Publications & Conferences
Submitted: Yuxin Yang, Gangda Deng, Ömer Faruk Akgül, Nima Chitsazan, Yash Govilkar, Akasha Tigalappanavara, Shi-Xiong Zhang, Sambit Sahu, Viktor Prasanna. SPARC-RAG: Adaptive Sequential–Parallel Scaling with Context Management for Retrieval-Augmented Generation. ACL, 2026 (under review).

Yuxin Yang is a 3rd year PhD student. Poster presentation at the USC–Capital One CREDIF Research Symposium 2025

Benchmarks for Symbolic and Logical Reasoning Abilities of LLMs

PI : Jyo Deshmukh, Associate Professor Computer Science
‍Capital One Fellow Student: Yuan Xia (PhD Student)
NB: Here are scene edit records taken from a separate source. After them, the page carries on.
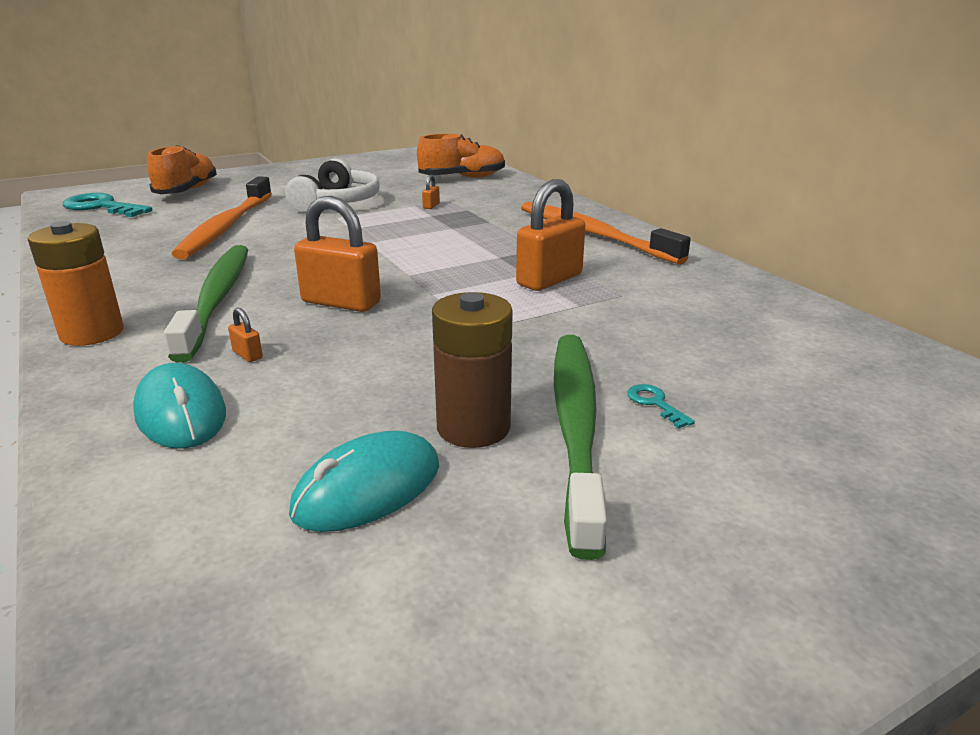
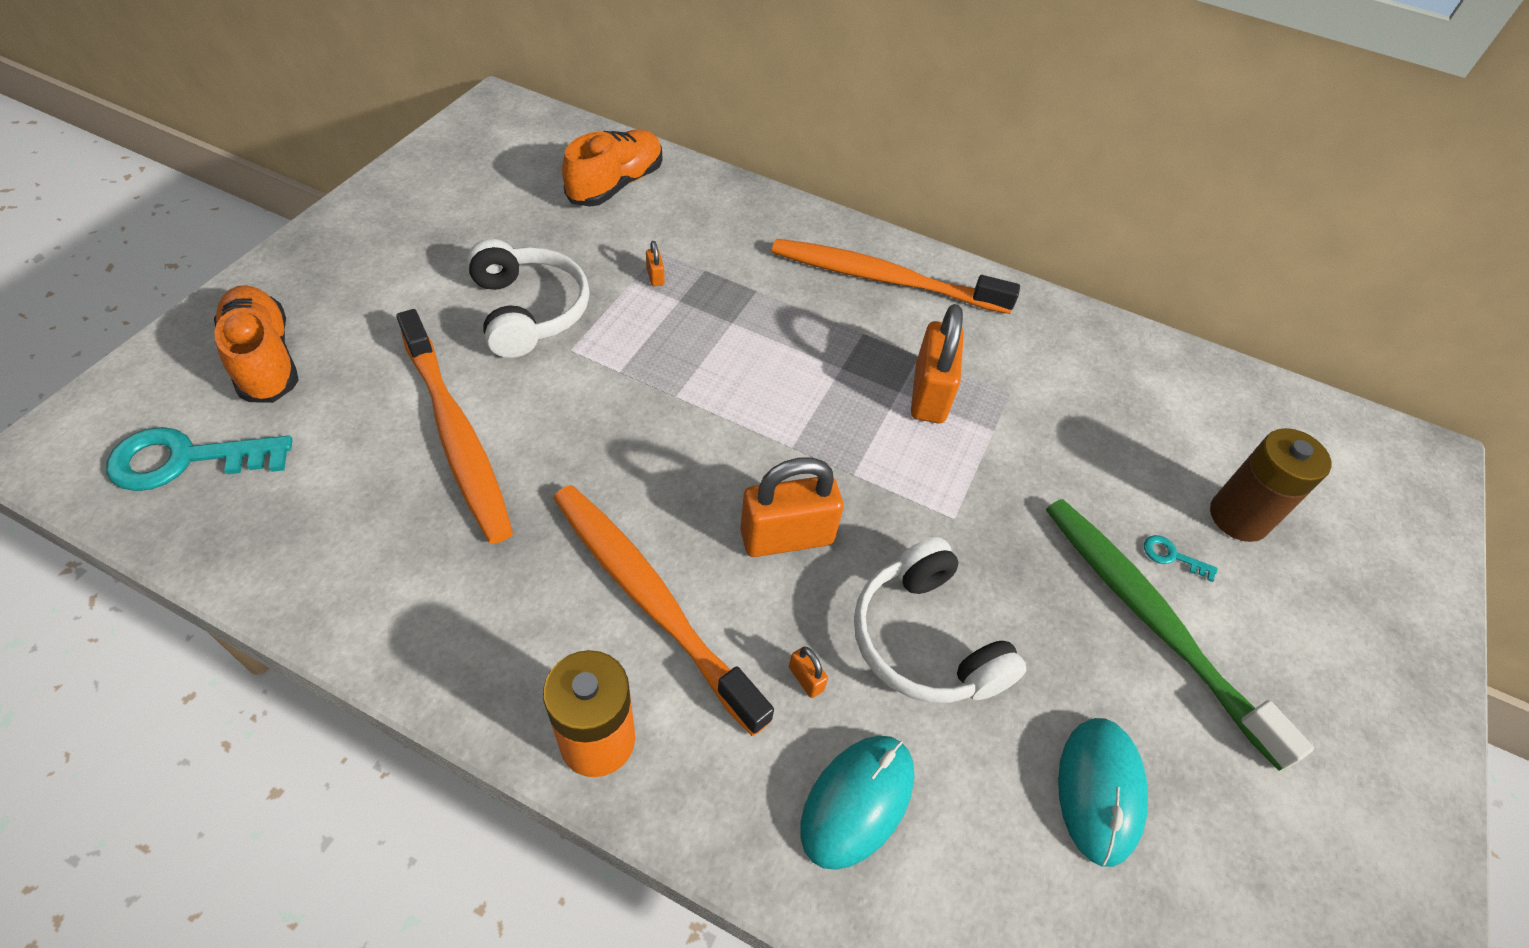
camera: 40 degrees left, 25 degrees up
(181, 413) = (857, 801): turquoise mouse -> turquoise mouse turned 75 degrees counterclockwise
(217, 298) = (650, 598): green toothbrush -> orange toothbrush
(247, 355) = (806, 679): orange padlock -> orange padlock turned 45 degrees clockwise
(359, 368) = (925, 640): none -> white headphones
(473, 427) = (1090, 667): brown battery -> brown battery (1239, 517)

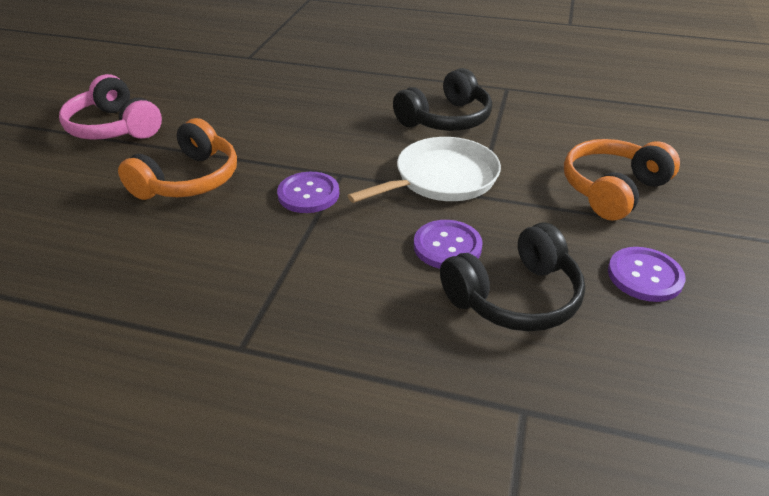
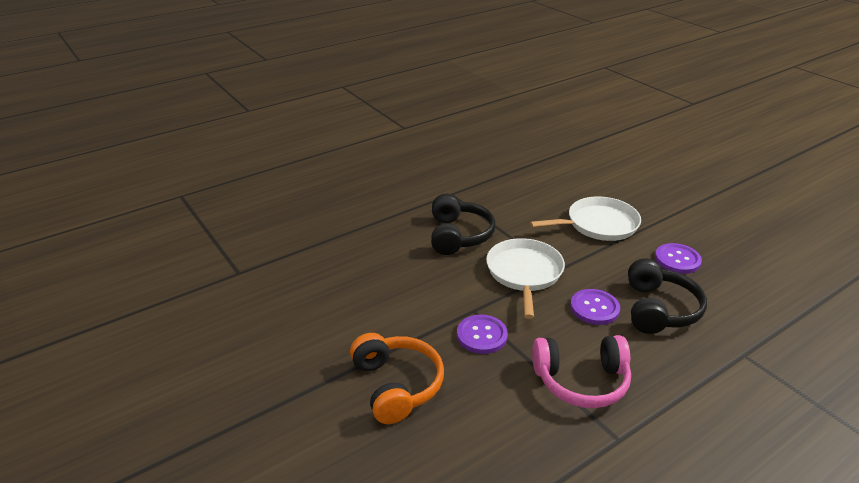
camera: 50 degrees left, 5 degrees down
(114, 127) = (255, 397): pink headphones -> pink headphones (581, 381)
(612, 189) = (598, 224): orange headphones -> white pan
Large Language Models (LLMs) have demonstrated remarkable abilities in language understanding and generation. Their ability to produce complex and structured answers to many types of queries has led to several claims about their reasoning abilities. Several benchmark problems have been constructed that claim to demonstrate that LLMs can reason while skeptics have argued through handcrafted examples and theoretical arguments that LLMs cannot reason. In this project, we focus on the problem of a systematically generating benchmarks for logical reasoning tasks centered around producing proofs for statements in a formal logic system with the goal of quantifying how well an LLM can reason. Our work is summarized as follows: We will divide our proposed work into three tasks: (1) We will systematically generate synthetic data containing valid propositional logic formulas and their proofs using a fixed set of axioms and inference rules, sample the synthetic data to obtain few-shot examples, and prompt the LLM with these to produce proofs of validity of a propositional logic formula. (2) We will extend the work in Task 1 to logical statements over decidable theories and use randomly sampled valid formulas and proof traces from SMT solvers as few-shot examples. (3) We will quantify the LLM’s ability to reason over multiple types of examples using an epistemic logic; this will enable quantifying reasoning abilities of ensemble approaches that use prompt routers for complex reasoning tasks.